As the paper notes, this is similar to Merck’s Kaggle challenge of a couple of years back (and I just noticed this morning that they cite that blog post, and its comments, as an example of the skepticism that it attracted from some parts of the med-chem community). In this case, the object isn’t (yet) to deliver up a bunch of virtual screening hits, so much as it is to see what the most appropriate architecture for such a search might be.
One of the biggest problems with these papers (as this one explicitly states) is that the criteria used to evaluate the performance of these systems are not standardized. So it’s basically impossible to compare one analysis with another, because they’re scoring by different systems. But that graphic gives some idea of how things worked on different target classes. The Y axis is the difference between using multitask models (as in this paper) and single-task neural network models, and it shows that in most cases, most of the time, multitask modeling was better. But I note that almost every class has some cases where this doesn’t hold, and that (for reasons unknown) the GPCR targets seem to show the least improvement.
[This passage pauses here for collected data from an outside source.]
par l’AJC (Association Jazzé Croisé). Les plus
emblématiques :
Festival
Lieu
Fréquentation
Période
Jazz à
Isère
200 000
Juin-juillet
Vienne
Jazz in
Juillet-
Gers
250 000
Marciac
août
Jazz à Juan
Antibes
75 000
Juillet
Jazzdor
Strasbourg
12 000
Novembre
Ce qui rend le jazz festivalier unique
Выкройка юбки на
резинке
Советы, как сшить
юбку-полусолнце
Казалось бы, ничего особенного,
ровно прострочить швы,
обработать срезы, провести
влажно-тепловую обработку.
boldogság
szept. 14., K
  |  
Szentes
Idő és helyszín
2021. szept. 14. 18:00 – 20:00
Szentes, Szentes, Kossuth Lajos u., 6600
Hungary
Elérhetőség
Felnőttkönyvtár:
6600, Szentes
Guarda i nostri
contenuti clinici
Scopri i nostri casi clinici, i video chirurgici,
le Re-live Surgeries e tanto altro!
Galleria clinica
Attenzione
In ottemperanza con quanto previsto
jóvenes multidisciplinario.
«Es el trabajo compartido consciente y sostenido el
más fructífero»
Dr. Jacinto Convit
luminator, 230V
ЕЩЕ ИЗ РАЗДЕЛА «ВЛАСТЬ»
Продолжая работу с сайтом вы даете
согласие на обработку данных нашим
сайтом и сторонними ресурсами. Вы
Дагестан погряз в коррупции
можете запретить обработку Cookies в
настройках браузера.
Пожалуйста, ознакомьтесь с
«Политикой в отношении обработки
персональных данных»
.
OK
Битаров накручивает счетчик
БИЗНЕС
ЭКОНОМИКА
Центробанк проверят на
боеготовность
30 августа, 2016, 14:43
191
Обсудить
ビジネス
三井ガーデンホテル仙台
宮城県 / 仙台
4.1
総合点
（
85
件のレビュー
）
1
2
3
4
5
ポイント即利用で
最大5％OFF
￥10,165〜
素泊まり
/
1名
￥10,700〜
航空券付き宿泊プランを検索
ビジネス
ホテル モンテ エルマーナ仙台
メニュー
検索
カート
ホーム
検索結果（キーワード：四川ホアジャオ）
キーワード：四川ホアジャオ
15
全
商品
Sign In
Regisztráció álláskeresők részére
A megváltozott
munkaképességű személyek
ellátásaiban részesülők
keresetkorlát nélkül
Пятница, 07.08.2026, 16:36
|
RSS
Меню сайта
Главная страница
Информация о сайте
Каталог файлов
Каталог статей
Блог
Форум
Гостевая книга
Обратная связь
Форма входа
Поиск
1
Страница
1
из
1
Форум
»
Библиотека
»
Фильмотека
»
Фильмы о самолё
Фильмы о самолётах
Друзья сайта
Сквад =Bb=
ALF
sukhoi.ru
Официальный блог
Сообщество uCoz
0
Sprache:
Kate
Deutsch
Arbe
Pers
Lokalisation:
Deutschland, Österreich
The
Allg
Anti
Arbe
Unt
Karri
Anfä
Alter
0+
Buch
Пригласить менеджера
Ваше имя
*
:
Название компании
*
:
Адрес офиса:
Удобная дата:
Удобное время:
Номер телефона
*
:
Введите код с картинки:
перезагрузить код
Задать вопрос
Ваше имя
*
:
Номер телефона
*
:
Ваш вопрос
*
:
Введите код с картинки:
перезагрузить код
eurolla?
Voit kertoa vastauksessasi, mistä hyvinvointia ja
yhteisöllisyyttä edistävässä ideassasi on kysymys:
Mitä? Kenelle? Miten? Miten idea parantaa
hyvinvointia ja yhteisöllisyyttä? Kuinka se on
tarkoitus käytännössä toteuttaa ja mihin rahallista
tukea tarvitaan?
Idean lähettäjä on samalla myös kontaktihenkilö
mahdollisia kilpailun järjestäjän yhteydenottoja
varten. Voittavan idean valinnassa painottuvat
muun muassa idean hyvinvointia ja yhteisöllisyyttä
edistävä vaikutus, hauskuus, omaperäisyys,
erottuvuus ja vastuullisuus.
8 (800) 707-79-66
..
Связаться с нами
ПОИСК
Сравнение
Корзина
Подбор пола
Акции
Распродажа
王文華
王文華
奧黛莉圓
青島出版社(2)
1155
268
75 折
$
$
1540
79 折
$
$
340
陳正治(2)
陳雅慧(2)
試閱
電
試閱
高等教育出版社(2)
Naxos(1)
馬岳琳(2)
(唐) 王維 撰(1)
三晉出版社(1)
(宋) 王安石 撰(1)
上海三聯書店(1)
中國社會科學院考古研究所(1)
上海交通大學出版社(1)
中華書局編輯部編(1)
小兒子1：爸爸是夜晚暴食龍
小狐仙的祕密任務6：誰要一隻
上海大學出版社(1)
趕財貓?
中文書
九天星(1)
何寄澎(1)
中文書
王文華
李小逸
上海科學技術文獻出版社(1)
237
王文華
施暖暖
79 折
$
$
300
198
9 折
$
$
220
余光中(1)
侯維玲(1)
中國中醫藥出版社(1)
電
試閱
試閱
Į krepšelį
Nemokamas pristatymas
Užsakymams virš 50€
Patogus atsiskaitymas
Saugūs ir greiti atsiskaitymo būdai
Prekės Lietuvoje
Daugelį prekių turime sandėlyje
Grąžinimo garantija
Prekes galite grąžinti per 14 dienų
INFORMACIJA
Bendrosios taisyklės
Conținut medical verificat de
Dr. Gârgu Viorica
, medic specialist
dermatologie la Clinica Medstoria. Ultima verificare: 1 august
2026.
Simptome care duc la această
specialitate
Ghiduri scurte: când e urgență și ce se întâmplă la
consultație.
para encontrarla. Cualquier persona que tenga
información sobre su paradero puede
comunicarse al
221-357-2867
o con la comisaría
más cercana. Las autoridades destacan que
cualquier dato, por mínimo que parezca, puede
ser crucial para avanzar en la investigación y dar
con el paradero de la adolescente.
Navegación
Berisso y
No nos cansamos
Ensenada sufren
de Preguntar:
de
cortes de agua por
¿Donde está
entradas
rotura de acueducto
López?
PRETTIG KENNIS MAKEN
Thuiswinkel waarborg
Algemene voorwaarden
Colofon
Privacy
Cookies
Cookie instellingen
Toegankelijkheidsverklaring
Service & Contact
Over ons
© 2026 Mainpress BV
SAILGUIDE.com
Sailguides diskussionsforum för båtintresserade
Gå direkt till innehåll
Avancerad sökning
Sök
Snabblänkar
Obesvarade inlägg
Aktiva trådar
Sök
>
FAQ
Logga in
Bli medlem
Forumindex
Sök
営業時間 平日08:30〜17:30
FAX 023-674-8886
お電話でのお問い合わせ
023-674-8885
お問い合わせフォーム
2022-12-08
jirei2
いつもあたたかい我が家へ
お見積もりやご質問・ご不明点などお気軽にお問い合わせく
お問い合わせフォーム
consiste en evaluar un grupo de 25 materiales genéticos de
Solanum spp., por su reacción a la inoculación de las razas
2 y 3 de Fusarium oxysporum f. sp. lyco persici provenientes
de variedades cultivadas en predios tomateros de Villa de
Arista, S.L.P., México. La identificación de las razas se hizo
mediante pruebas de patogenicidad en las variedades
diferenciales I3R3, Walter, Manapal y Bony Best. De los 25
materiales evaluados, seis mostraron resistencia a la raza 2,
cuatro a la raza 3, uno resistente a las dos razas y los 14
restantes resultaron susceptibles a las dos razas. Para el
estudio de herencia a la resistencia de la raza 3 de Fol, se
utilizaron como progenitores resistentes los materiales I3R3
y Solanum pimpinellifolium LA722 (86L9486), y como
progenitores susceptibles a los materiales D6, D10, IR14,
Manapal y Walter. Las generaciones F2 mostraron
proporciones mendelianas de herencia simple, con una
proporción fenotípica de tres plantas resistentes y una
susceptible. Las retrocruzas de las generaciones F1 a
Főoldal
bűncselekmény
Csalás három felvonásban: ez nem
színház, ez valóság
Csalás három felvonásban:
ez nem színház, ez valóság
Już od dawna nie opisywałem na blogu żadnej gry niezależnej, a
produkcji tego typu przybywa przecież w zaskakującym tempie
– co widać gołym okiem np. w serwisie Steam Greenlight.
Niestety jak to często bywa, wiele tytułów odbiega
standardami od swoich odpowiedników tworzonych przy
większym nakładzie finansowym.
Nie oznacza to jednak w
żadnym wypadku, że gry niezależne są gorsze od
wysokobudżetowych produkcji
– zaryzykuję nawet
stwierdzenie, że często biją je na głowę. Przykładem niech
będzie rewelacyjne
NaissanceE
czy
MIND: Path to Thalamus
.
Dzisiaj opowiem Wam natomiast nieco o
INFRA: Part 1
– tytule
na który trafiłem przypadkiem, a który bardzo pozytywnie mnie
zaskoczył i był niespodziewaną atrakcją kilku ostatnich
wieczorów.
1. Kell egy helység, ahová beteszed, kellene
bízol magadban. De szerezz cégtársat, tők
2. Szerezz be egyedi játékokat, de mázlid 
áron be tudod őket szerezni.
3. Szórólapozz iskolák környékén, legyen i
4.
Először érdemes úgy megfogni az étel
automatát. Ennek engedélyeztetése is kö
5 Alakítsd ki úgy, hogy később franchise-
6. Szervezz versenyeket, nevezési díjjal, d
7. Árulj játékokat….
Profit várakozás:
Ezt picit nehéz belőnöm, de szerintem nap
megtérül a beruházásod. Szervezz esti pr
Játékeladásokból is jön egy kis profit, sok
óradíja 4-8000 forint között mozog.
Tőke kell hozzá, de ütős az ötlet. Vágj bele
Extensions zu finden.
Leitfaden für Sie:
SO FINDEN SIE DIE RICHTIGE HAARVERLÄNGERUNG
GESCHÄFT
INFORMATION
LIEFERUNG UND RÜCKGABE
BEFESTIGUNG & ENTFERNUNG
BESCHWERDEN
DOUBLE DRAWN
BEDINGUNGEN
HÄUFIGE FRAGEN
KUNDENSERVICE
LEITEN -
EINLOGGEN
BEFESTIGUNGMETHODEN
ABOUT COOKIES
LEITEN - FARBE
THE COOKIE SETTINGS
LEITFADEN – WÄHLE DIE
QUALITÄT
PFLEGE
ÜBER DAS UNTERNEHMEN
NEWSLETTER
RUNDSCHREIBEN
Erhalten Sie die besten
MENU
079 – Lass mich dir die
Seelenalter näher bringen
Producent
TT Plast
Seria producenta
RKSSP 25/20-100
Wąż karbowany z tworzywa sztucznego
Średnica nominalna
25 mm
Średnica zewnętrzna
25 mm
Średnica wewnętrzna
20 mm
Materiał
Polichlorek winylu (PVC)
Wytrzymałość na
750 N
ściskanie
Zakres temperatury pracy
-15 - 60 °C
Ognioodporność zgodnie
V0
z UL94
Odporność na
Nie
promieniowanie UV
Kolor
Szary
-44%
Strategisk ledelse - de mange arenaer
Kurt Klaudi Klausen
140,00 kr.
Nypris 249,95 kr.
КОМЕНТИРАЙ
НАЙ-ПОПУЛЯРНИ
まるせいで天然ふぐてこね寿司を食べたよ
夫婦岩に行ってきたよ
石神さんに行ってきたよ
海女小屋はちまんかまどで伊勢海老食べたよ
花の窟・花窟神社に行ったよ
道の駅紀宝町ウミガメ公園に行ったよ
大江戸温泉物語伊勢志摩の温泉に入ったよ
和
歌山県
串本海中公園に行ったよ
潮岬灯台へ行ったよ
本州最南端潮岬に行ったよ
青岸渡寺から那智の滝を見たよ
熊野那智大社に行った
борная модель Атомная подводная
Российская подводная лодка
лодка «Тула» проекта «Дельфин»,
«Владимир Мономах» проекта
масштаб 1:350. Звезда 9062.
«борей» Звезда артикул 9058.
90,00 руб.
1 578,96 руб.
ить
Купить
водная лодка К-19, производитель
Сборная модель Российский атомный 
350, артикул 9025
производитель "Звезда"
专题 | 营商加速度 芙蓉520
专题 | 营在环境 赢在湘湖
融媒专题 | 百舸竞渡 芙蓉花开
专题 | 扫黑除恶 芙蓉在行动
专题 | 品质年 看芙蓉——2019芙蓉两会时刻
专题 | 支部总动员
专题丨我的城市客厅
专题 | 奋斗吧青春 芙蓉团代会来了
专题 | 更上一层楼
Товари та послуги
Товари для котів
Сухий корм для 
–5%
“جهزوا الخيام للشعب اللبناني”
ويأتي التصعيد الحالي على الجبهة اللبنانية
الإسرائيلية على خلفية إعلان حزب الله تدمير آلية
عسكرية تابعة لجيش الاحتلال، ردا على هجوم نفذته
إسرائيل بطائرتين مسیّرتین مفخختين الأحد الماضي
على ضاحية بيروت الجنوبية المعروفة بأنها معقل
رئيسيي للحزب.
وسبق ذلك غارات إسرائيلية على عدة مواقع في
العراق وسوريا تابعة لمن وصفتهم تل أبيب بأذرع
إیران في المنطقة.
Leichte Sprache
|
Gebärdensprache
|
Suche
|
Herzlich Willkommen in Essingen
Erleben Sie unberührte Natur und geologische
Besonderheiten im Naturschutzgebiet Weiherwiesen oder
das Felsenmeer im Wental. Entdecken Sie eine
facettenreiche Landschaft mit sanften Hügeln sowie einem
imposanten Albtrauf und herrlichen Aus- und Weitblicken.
But what I don’t know is how well these virtual screening techniques compared to the actual screening data. The comparisons in the paper are all multi-task versus single-task (which, to the fair, is the whole focus of the work), but I’d be interested in an absolute-scale measurement. That shows up, though, in Table B2 in the appendix, where they use Jain and Nicholls’ “enrichment” calculation. Assuming that I’m reading these correctly, which may or may not be warranted, the predictions look to be anywhere from about 5% to about 25% better than random, depending on what false-positive rate you’re looking at, with occasional hops up to the 40% better range. Looking at the enrichment figures, though, I don’t see this model performing much better than the Random Forest method, which has already been applied to med-chem work and activity prediction many times. Am I missing something in that comparison? Or does this all have quite a ways to go yet?